Pour les catholiques d'Amsterdam, 1795 marque le timide début de leur émancipation. La domination seigneuriale a pris fin et la liberté religieuse a été reconnue par la république Batave. La paroisse de Saint Willibrord, fondée aux environs de 1692, est la première à profiter de ces changements. Cette année là, elle construit une église au bord du canal Prinsengracht. Jusqu'à cette date, ses services religieux - comme ceux de tous les autres groupes religieux non reconnus - avaient lieu dans une chapelle clandestine. Ces bâtiments n'avaient pas l'apparence d'une église et la plupart du temps, faute de numéro, on les désignait par le nom inscrit sur leur façade. La chapelle clandestine de la paroisse de Saint Willibrord se nommait 'La Colombe de la paix'. Elle était située au numéro 167 de la Kerkstraat (Rue de l'Eglise), à l'endroit où se trouve à présent le bureau de poste.

Cette chapelle s'avérant rapidement trop petite, on construit en 1857 l'église actuelle (qui est beaucoup plus grande) d'après les plans de l'architecte Theo Molkenboer, au même endroit que la précédente et en utilisant une partie des anciennes fondations. Les paroissiens continuent à utiliser le nom de la chapelle clandestine, chose qui était courante pour les églises nouvellement bâties. Insensiblement, 'La Colombe de la Paix' devint 'La Colombe'.

La façade sablée et le plan au sol sont de style néo-baroque et en font une exception parmi les monuments religieux du milieu du siècle dernier. Le plan au sol original est composé d'un octogone et d'un choeur et d'une nef construits en prolongement, avec nef collatérale et galeries. A l'intérieur du bâtiment, le visiteur peut admirer l'autel principal de style baroque avec baldaquin, la chaire richement sculptée et surtout l'orgue imposante, construite par M. Smits, un célèbre facteur d'orgue brabançon. C'est la plus grande des cinq orgues qu'il a construites au Nord des Pays-Bas. L'orgue, la façade et l'intérieur du bâtiment sont classés monument historique.

La paroisse

Début 1974, après plus d'un siècle d'existence florissante, l'église est fermée par les autorités ecclésiastiques. Un groupe de paroissiens, avec à sa tête la chorale et son dirigeant, refusent de ce soumettre à cette décision. Ils prennent la responsabilité de poursuivre les services religieux et deux prêtres se mettent à leur disposition. Tout continue donc comme par le passé, avec cependant une différence majeure: à partir de ce moment là, la paroisse de La Colombe est un groupe à structure démocratique.

Extraits de données.
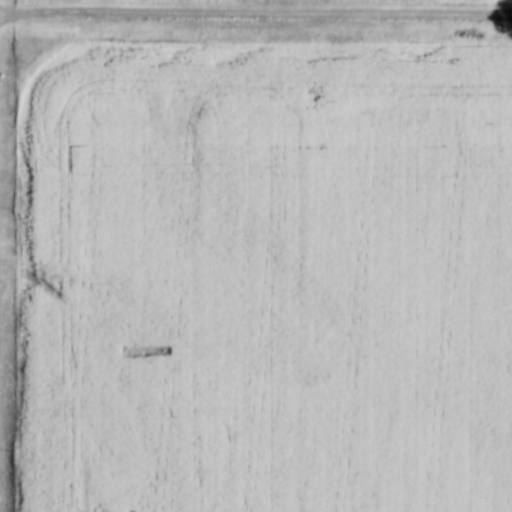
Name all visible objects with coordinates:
road: (256, 14)
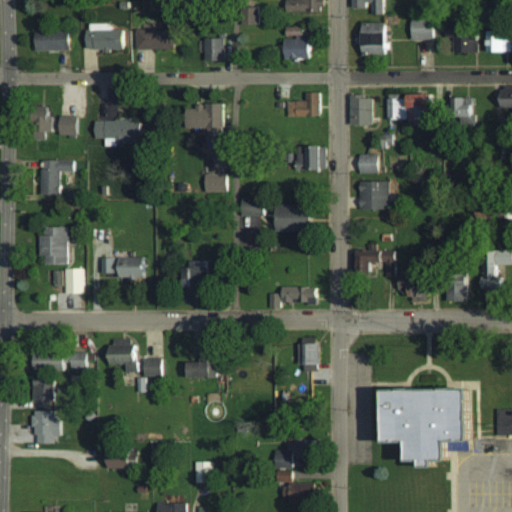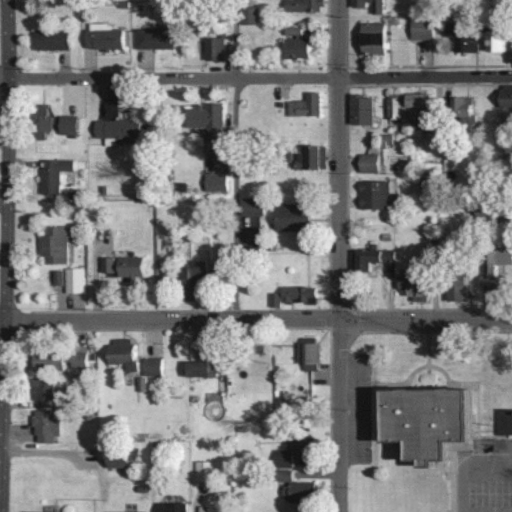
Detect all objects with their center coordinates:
building: (371, 5)
building: (305, 6)
building: (255, 17)
building: (424, 28)
building: (106, 37)
building: (157, 38)
building: (377, 39)
building: (465, 39)
building: (55, 40)
building: (501, 41)
building: (299, 48)
building: (215, 49)
road: (4, 75)
road: (259, 77)
building: (507, 97)
building: (424, 101)
building: (307, 106)
building: (464, 107)
building: (399, 109)
building: (364, 111)
building: (209, 122)
building: (46, 124)
building: (71, 125)
building: (118, 131)
building: (318, 158)
road: (232, 160)
building: (371, 163)
building: (55, 175)
building: (217, 182)
building: (376, 195)
building: (255, 206)
building: (297, 218)
road: (5, 240)
building: (56, 244)
road: (338, 255)
building: (379, 260)
building: (127, 266)
building: (224, 268)
building: (495, 268)
building: (59, 277)
building: (76, 279)
building: (197, 281)
building: (419, 284)
building: (460, 291)
building: (294, 296)
road: (256, 319)
building: (312, 353)
building: (127, 355)
building: (63, 359)
building: (208, 362)
building: (154, 366)
building: (143, 384)
building: (45, 388)
building: (438, 419)
building: (505, 420)
building: (48, 426)
building: (295, 451)
building: (123, 463)
building: (205, 471)
building: (298, 491)
building: (173, 506)
building: (205, 508)
building: (138, 511)
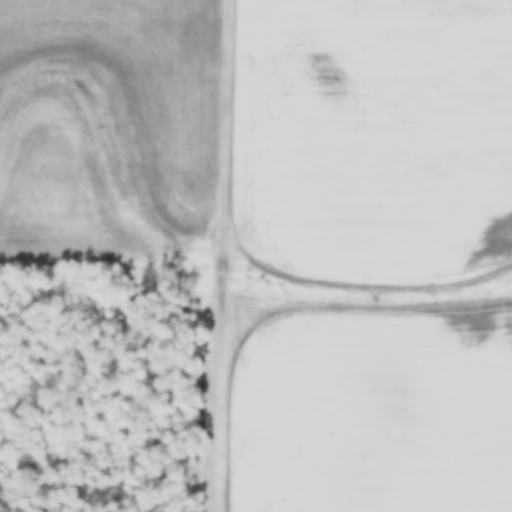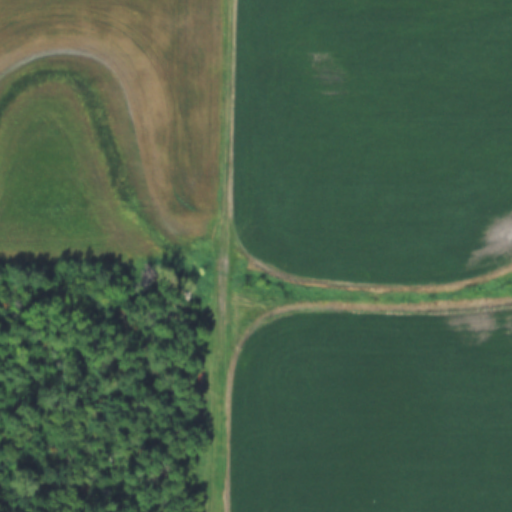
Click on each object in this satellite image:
road: (224, 256)
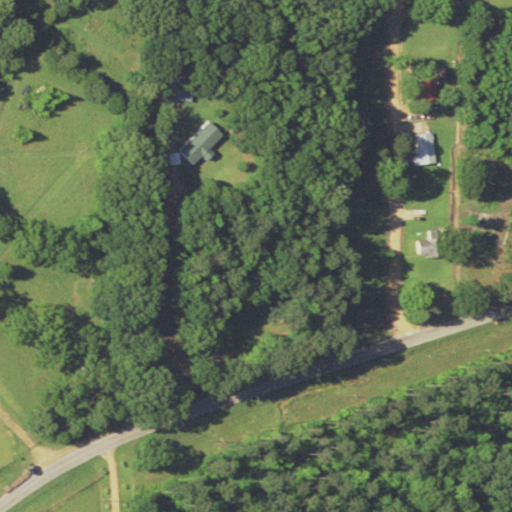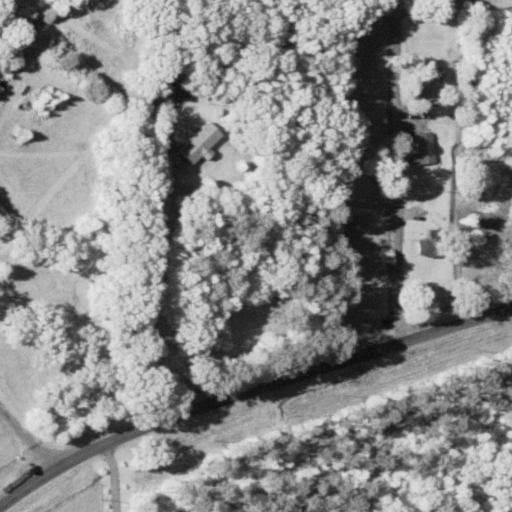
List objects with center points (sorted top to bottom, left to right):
building: (185, 84)
building: (432, 86)
building: (202, 141)
building: (431, 147)
building: (490, 220)
building: (432, 245)
road: (251, 340)
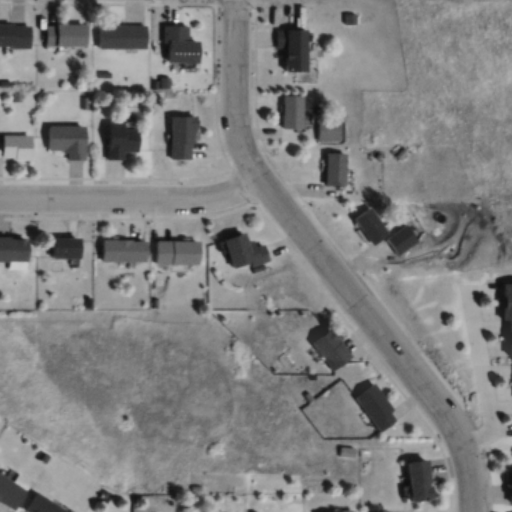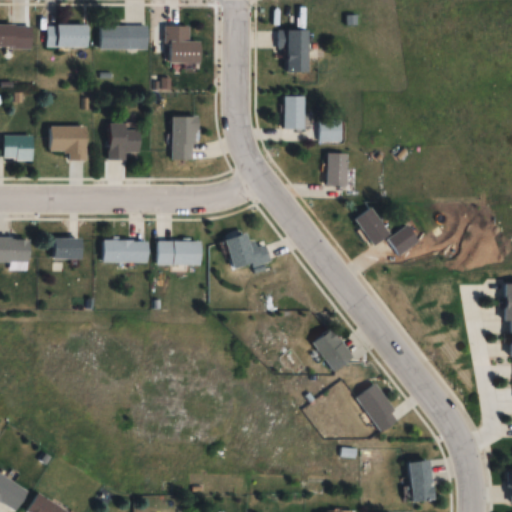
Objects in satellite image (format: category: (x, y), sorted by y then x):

Consigne. Rédigez la suite du texte sur l'église La Colombe d'Amsterdam, s'il vous plaît, en reprenant après sa dernière phrase.

Résultat obtenu.
La démocratisation de la communauté religieuse est alors poussée le plus loin possible. A partir de 1974, sa gestion est assurée par une assemblée générale. Tout le monde y est le bienvenu. Les conflits sont autant que possible résolus au cours de ces assemblées et les décisions sont prises à l'unanimité.

Ce n'est pas toujours faisable: en 1976, une discorde éclate entre les deux principales chorales et le reste de la communauté. Les premiers veulent faire de La Colombe un groupement à but musical et culturel dont le caractère religieux passerait au second plan. Les autres veulent justement que la paroisse conserve sa vocation religieuse, en souscrivant cependant à des manifestations culturelles et musicales. Les deux groupes ne parviennent pas à se mettre d'accord et une douzaine de membres du premier groupe quittent La Colombe.

Au cours des années qui suivent, la paroisse évolue encore et devient une église conventuelle à usage paroissial où le bénévolat fait loi. Si l'église a été fermée en 1974 suite à des difficultés financières, la nouvelle structure fait fondre ces problèmes comme neige au soleil. Tout le monde, sans exception, apporte gracieusement sa contribution. C'est la paroisse (avec l'aide de ses membres et ses propres moyens financiers) qui se charge de l'entretien du bâtiment et de l'orgue.

Bien qu'à l'origine, la paroisse soit catholique (chose qui transparaît dans les célébrations liturgiques), elle réunit à présent diverses traditions religieuses.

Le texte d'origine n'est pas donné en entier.